Pour sa part, le professeur, Abdoulaye Elimane Kane estime au sujet de cet accaparement des affaires par le politique que la question posée par le cardinal Sarr est un problème de fond qu’il faut analyser à la lumière des responsabilités.
«On a l’impression que la politique domine tout. C’est une grande tentation même pour les intellectuels dont le rôle est plutôt de réfléchir et d’indiquer simplement des voies pour l’action. De ce point de vue, il faut dire que les élites africaines, qu’elles soient des universitaires, des chercheurs ou des enseignants font leur travail mais dans les limites de leur métier, des espaces dans lesquels, elles se déploient et quelque fois ces travaux qui sont publiés ou sont dans les bibliothèques et y sont ignorés. Autrement dit, ils (travaux) ne sont pas exploités, il n’y a pas une mise en valeur des résultats de la recherche par les pouvoirs publics comme cela se devait. Les intellectuels ont fait leur travail», a-t-il souligné.
Avant d’ajouter, «sous la pression de l’environnement, des évènements, des intellectuels ont tendance à se replier sur eux-mêmes et de ne pas aller au-devant de certaines difficultés que vivent les populations. Servir en quelque sorte le rôle d’avant-garde. Et on peut se demander dans cette avant-garde si leur responsabilité va plus loin que la simple pensée. Autrement dit, est-ce que l’avant-garde c’est aussi d’aller s’engager dans la politiquement avec des gens sur le terrain. Il y’a des gens qui ne partagent pas ce point de vue. Ils estiment que lorsqu’ils ont dit ce qu’ils ont à dire, qu’ils l’ont écrit et enseigné, ils ont fait leur travail d’intellectuel. Maintenant, la complexité de la vie sociale et internationale est telle que les hommes politiques qui ont des moyens et peut-être des méthodes de lutte et de présence sur le terrain finissent pas masquer les autres et peut-être par attirer ceux qui sont les plus faibles, les moins endurants à faire comme eux».
«Si vous n’avez pas la culture, c’est la barbarie, la haine, la guerre, l’égoïsme. La culture nous donne le respect de l’autre, le souci du bien commun. La société nous appartient à tous, nous sommes faits pour être heureux. Mais très souvent, les politiciens, c’est les querelles, un langage agressif, on se soucie très peu du bien commun. Il y’a un certain égoïsme qui fait qu’on se désintéresse un peu».

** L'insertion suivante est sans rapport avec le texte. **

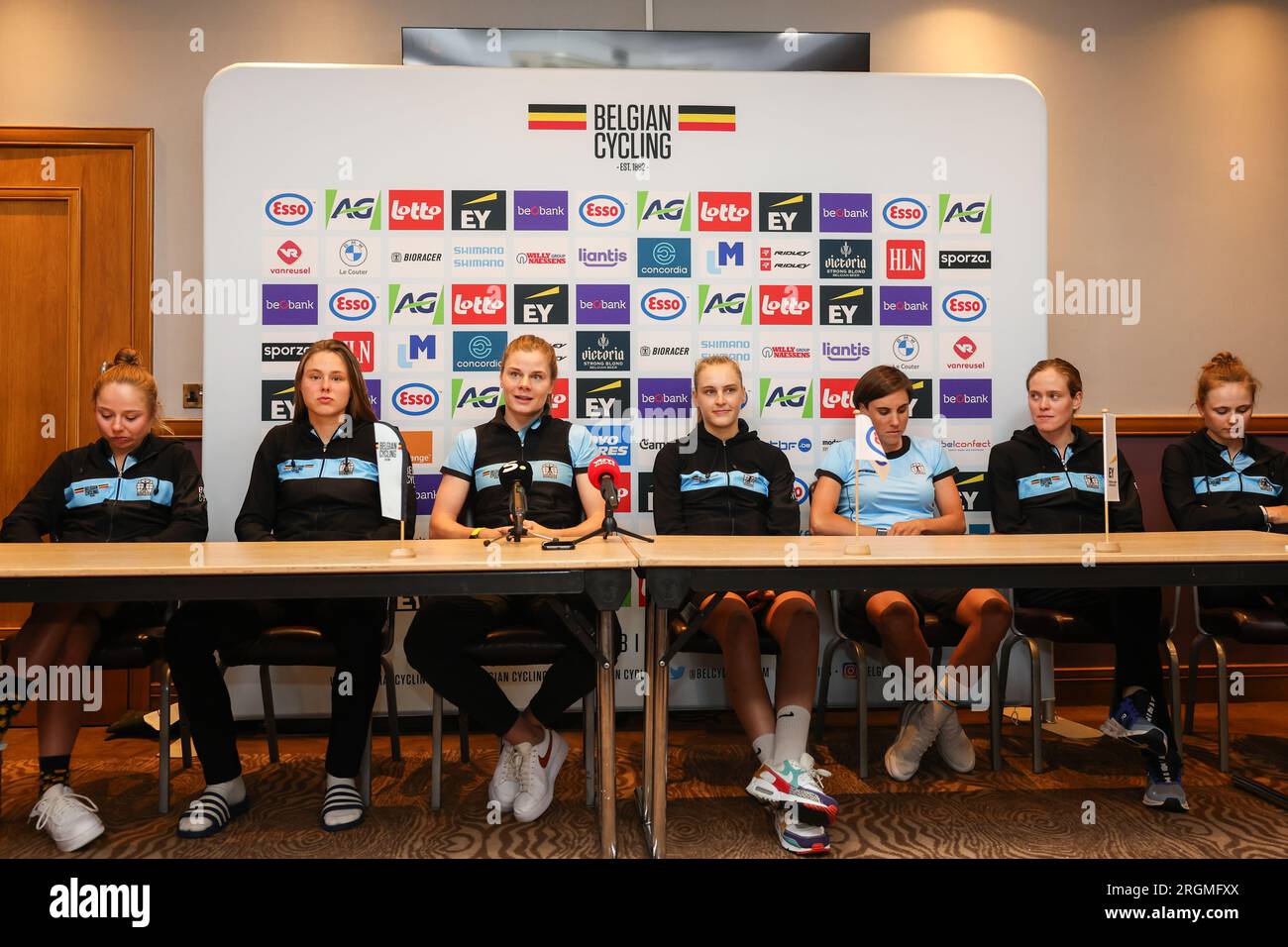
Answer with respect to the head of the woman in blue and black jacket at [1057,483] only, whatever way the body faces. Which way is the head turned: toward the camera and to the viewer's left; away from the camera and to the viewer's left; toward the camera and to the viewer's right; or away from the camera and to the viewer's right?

Se prononçant sur cette question, l’ancien Doyen de la Faculté des Lettres et sciences humaines- UCAD, Ancien Président de l’Association sénégalaise de l’Ordre souverain de Malte, Vice-Recteur honoraire de l’Agence universitaire de la Francophonie, Aloyse-Raymond Ndiaye, non moins président du comité scientifique affirme que «la culture, c’est ce qui nous donne le respect de l’autre». «Si vous n’avez pas la culture, c’est la barbarie, la haine, la guerre, l’égoïsme. La culture nous donne le respect de l’autre, le souci du bien commun. La société nous appartient à tous, nous sommes faits pour être heureux. Mais très souvent, les politiciens, c’est les querelles, un langage agressif, on se soucie très peu du bien commun. Il y’a un certain égoïsme qui fait qu’on se désintéresse un peu».